You need actual data to work on data and web scraping is one of the ways you can collect data.

In this post, I write about a Python web scraper I coded that collects data from a fictional bookstore.

via GIPHY

Resources used

For this project, I used the following Python libraries,

  • Beautiful soup 4
  • Pandas
  • Requests

I followed Corey Schafer's Python web scraper tutorial but I tweaked the code a little and my code can be found on Github.

This is what the output looks like.

books.png

Knowledge gained

In the course of learning to code this web scraper, I learned that,

  • Web scrapers are used to extract data from websites while web crawlers are used to find links on the web.

  • Some websites are unfriendly to web scrapers. To check if a website blocks a web scraper, type "/robots.txt" after the URL. For example, to check if IMDB, a popular movie rating and review website, will block web scrapers,

imdb.com/robots.txt

The result

#robots.txt for https://www.imdb.com properties
User-agent: *
Disallow: /OnThisDay
Disallow: /ads/
Disallow: /ap/
Disallow: /mymovies/
Disallow: /r/
Disallow: /register
Disallow: /registration/
Disallow: /search/name-text
Disallow: /search/title-text
Disallow: /find
Disallow: /find$
Disallow: /find/
Disallow: /tvschedule
Disallow: /updates
Disallow: /watch/_ajax/option
Disallow: /_json/video/mon
Disallow: /_json/getAdsForMediaViewer/
Disallow: /list/ls*/_ajax
Disallow: /*/*/rg*/mediaviewer/rm*/tr
Disallow: /*/rg*/mediaviewer/rm*/tr
Disallow: /*/mediaviewer/*/tr
Disallow: /title/tt*/mediaviewer/rm*/tr
Disallow: /name/nm*/mediaviewer/rm*/tr
Disallow: /gallery/rg*/mediaviewer/rm*/tr
Disallow: /tr/
Disallow: /title/tt*/watchoptions
Disallow: /search/title/?title_type=feature,tv_movie,tv_miniseries,documentary,short,video,tv_short&release_date=,2020-12-31&lists=%21ls538187658,%21ls539867036,%21ls538186228&view=simple&sort=num_votes,asc&aft

User-agent: Baiduspider
Disallow: /list/*
Disallow: /user/*

Yeah, I don't think web scrapers are allowed. I suggest reading this article on Scrape.do to know how best to go about web scraping.

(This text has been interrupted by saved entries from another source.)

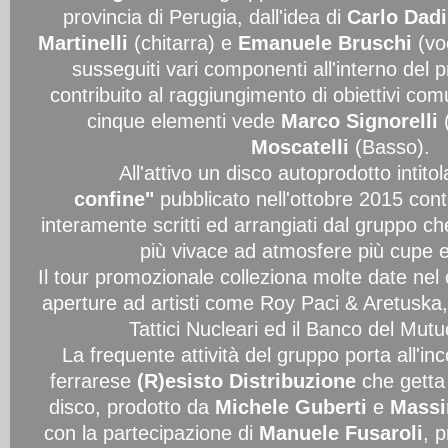
provincia di Perugia, dall'idea di
Carlo Dadi
Martinelli
(chitarra) e
Emanuele Bruschi
(voc
susseguiti vari componenti all'interno del
contribuito al raggiungimento di obiettivi comu
cinque elementi vede
Marco Signorelli
Moscatelli
(Basso).
All'attivo un disco autoprodotto intito
confine"
pubblicato nell'ottobre 2015 con
interamente scritti ed arrangiati dal gruppo c
più vivace ad atmosfere più cupe 
Il tour promozionale colleziona molte date nel 
aperture ad artisti come Roy Paci & Aretuska
Tattici Nucleari ed il Banco del Mut
La frequente attività del gruppo porta all'inc
ferrarese
(R)esisto Distribuzione
che getta 
disco, prodotto da
Michele Guberti
e
Massi
con la partecipazione di
Manuele Fusaroli
, p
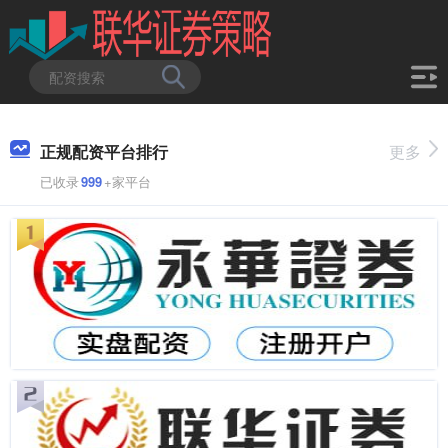
正规配资平台排行
更多
已收录
999
+家平台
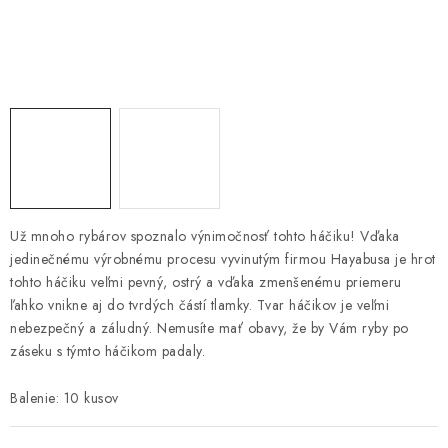
PRETEKÁRSKE SEDAČKY
CAMPING
PRÍVLAČ
NAVIJAKY
PRÚTY
Už mnoho rybárov spoznalo výnimočnosť tohto háčiku! Vďaka
jedinečnému výrobnému procesu vyvinutým firmou Hayabusa je hrot
KONTAKTY
tohto háčiku veľmi pevný, ostrý a vďaka zmenšenému priemeru
ľahko vnikne aj do tvrdých částí tlamky. Tvar háčikov je veľmi
ZNAČKY
nebezpečný a záludný. Nemusíte mať obavy, že by Vám ryby po
záseku s týmto háčikom padaly.
Navštívte našu predajňu vo Dvoroch nad Žitavou »
Balenie: 10 kusov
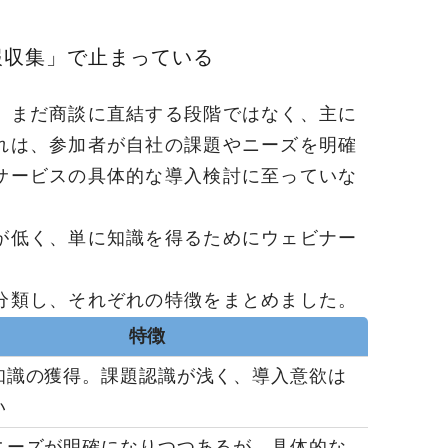
報収集」で止まっている
、まだ商談に直結する段階ではなく、主に
れは、参加者が自社の課題やニーズを明確
サービスの具体的な導入検討に至っていな
が低く、単に知識を得るためにウェビナー
。
分類し、それぞれの特徴をまとめました。
特徴
知識の獲得。課題認識が浅く、導入意欲は
い
ニーズが明確になりつつあるが、具体的な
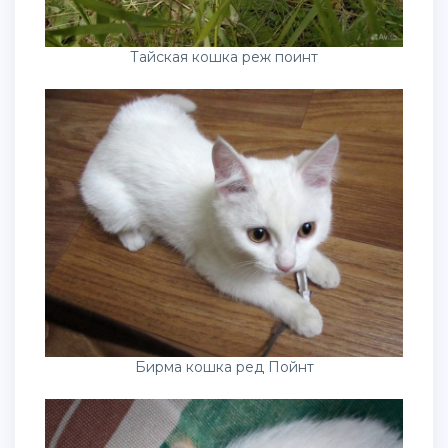
Тайская кошка реж поинт
Бирма кошка ред Пойнт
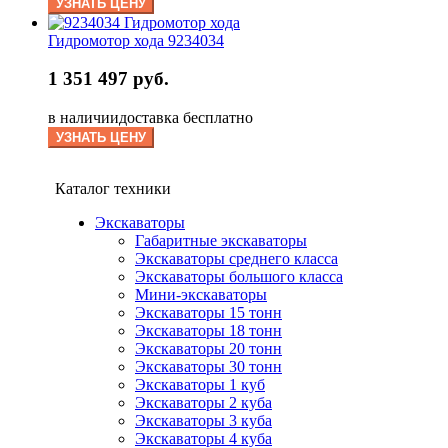
УЗНАТЬ ЦЕНУ
Гидромотор хода 9234034
1 351 497 руб.
в наличии
доставка бесплатно
УЗНАТЬ ЦЕНУ
Каталог техники
Экскаваторы
Габаритные экскаваторы
Экскаваторы среднего класса
Экскаваторы большого класса
Мини-экскаваторы
Экскаваторы 15 тонн
Экскаваторы 18 тонн
Экскаваторы 20 тонн
Экскаваторы 30 тонн
Экскаваторы 1 куб
Экскаваторы 2 куба
Экскаваторы 3 куба
Экскаваторы 4 куба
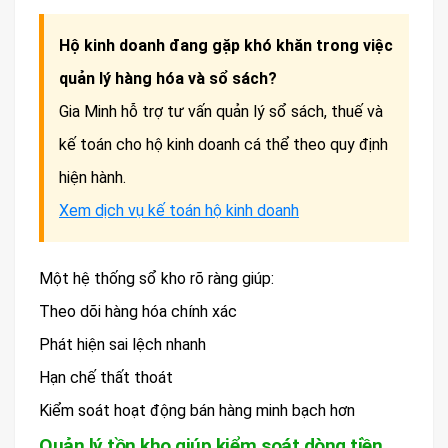
Hộ kinh doanh đang gặp khó khăn trong việc
quản lý hàng hóa và sổ sách?
Gia Minh hỗ trợ tư vấn quản lý sổ sách, thuế và
kế toán cho hộ kinh doanh cá thể theo quy định
hiện hành.
Xem dịch vụ kế toán hộ kinh doanh
Một hệ thống sổ kho rõ ràng giúp:
Theo dõi hàng hóa chính xác
Phát hiện sai lệch nhanh
Hạn chế thất thoát
Kiểm soát hoạt động bán hàng minh bạch hơn
Quản lý tồn kho giúp kiểm soát dòng tiền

  • Static sites are easier to build a web scraper for than dynamic websites because information on dynamic websites is updated often.

  • Some big websites have APIs that let you scrape the websites like Tweepy, a Python web scraping tool for Twitter.

  • Beautiful Soup and Python's requests library can help you build a web scraper for a static site in minutes.

  • HTML parsers are used to analyze and convert web pages to HTML document trees. For web scraping, this makes accessing objects on the web page easier.

Web scraping is a fine way to collect data especially as the data can be converted to various formats using the right tools.

Have you built a web scraper before? Are my takeaways similar to yours?